(DATA TO USE Opens)

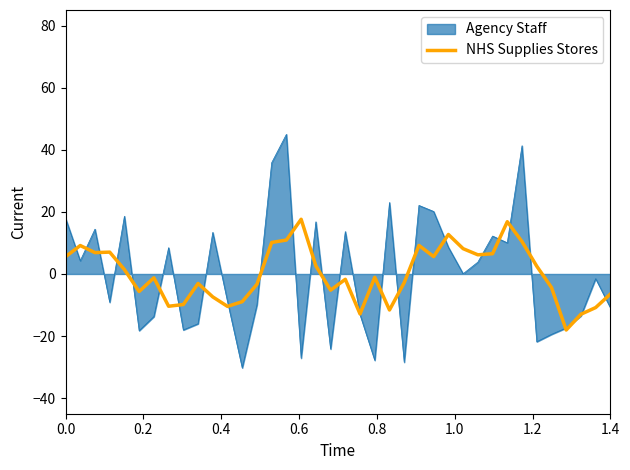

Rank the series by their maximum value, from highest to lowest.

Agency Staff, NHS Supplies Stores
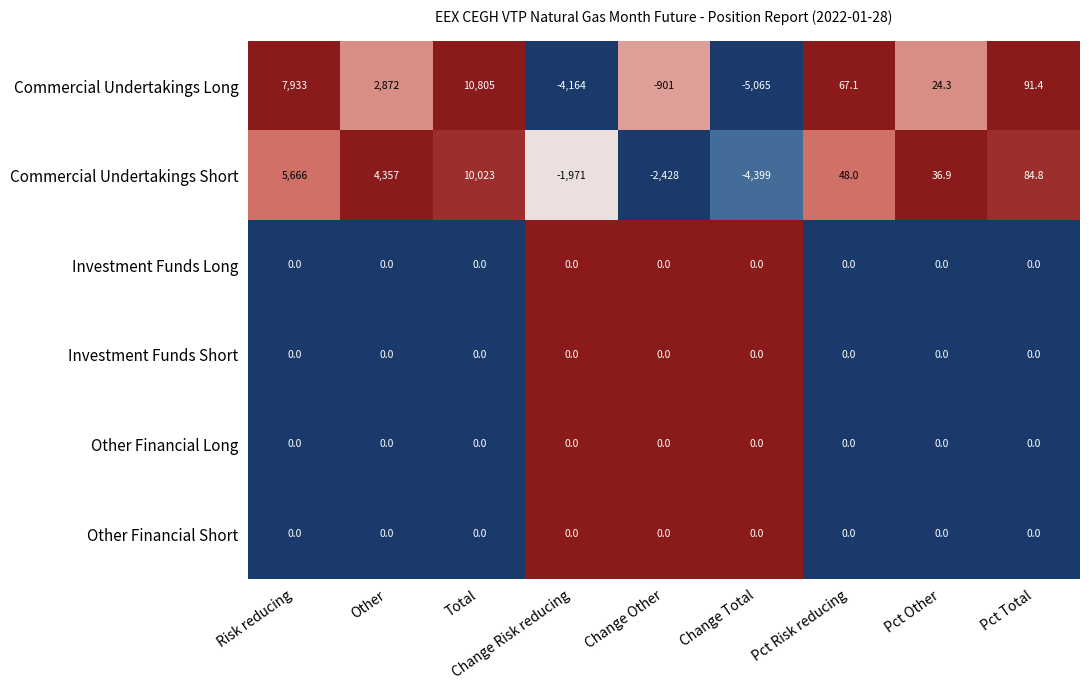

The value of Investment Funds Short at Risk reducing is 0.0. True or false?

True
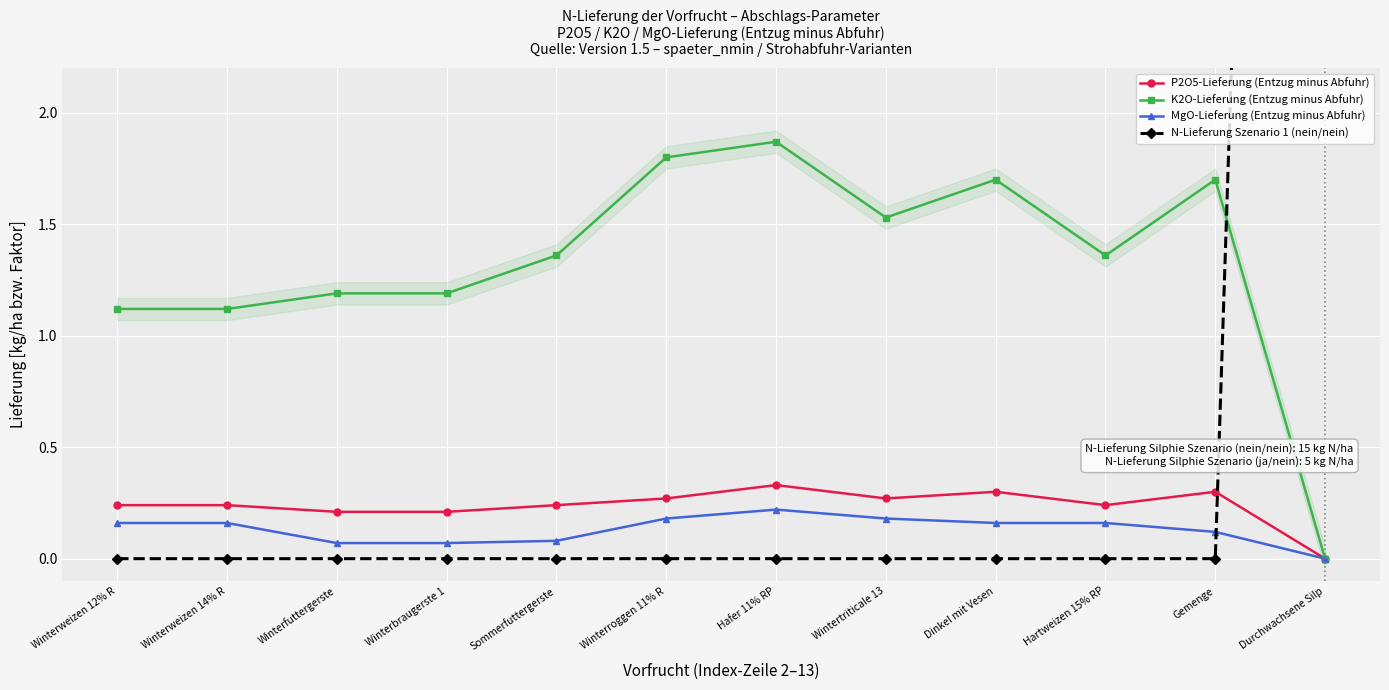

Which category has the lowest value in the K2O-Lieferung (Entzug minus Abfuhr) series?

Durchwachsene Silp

(DATA TO USE Closes)
(DATA TO USE Opens)

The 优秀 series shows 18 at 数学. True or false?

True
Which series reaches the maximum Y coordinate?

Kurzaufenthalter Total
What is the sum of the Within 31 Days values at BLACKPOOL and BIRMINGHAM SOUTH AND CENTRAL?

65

(DATA TO USE Closes)
(DATA TO USE Opens)

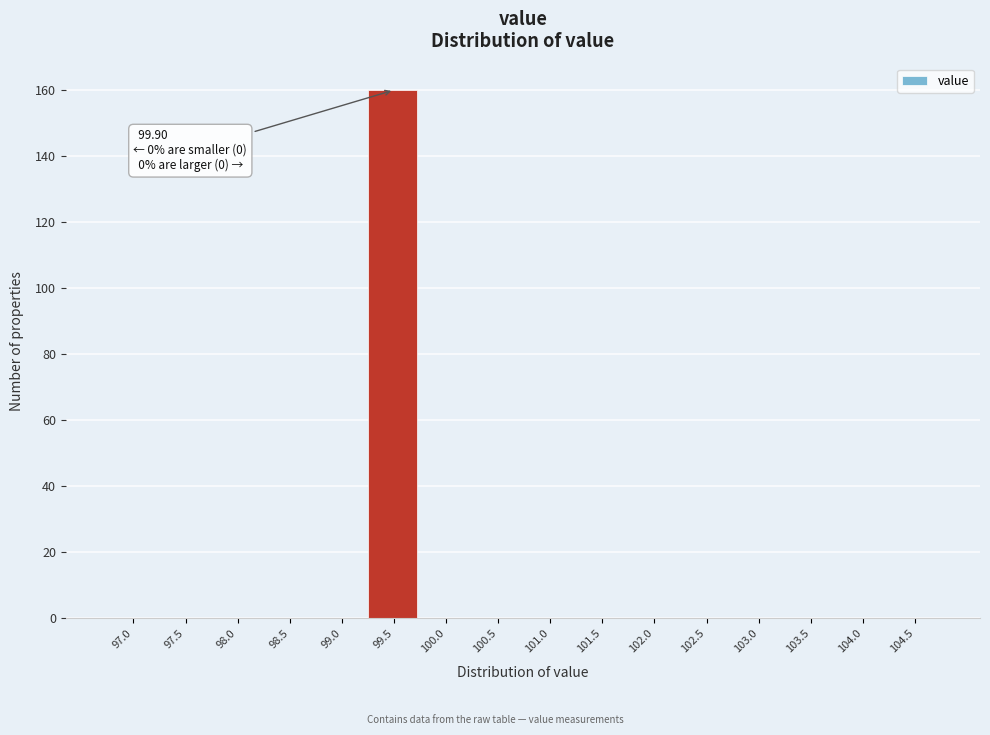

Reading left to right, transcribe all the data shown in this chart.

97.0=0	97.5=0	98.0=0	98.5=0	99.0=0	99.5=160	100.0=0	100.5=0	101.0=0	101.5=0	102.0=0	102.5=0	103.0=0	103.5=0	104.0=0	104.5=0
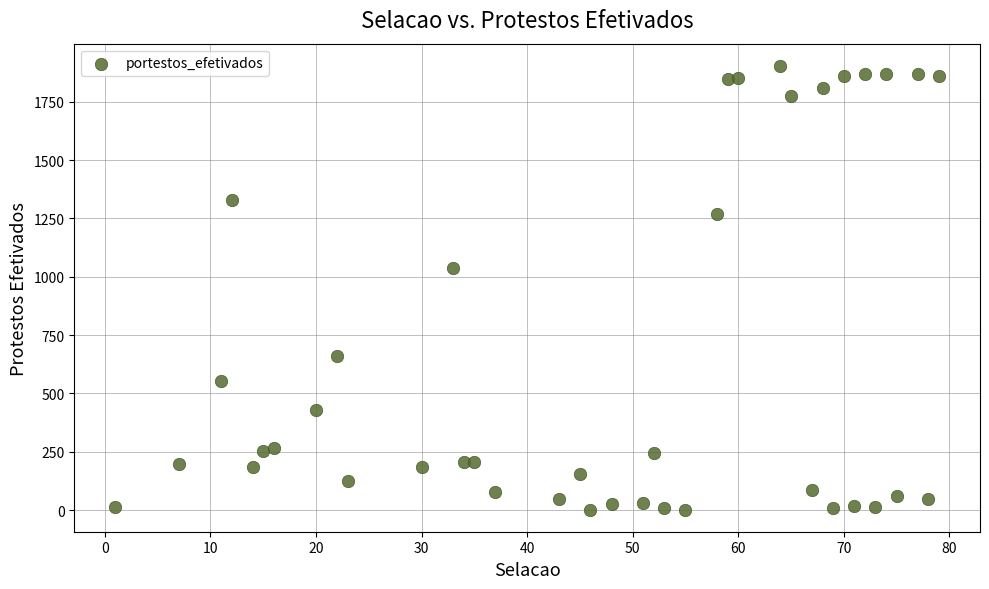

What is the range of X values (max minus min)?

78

(DATA TO USE Closes)

# [WHAT THE EXERCISE ASKS]
Turn the item lines above, starting with the line that contains "Rank the series" and going on through the line that contains "Durchwachsene Silp", into a JSON list of strings with one string per line. Leave out blank lines and pictures.

# [ANSWER SPACE]
[
  "Rank the series by their maximum value, from highest to lowest.",
  "Agency Staff, NHS Supplies Stores",
  "The value of Investment Funds Short at Risk reducing is 0.0. True or false?",
  "True",
  "Which category has the lowest value in the K2O-Lieferung (Entzug minus Abfuhr) series?",
  "Durchwachsene Silp"
]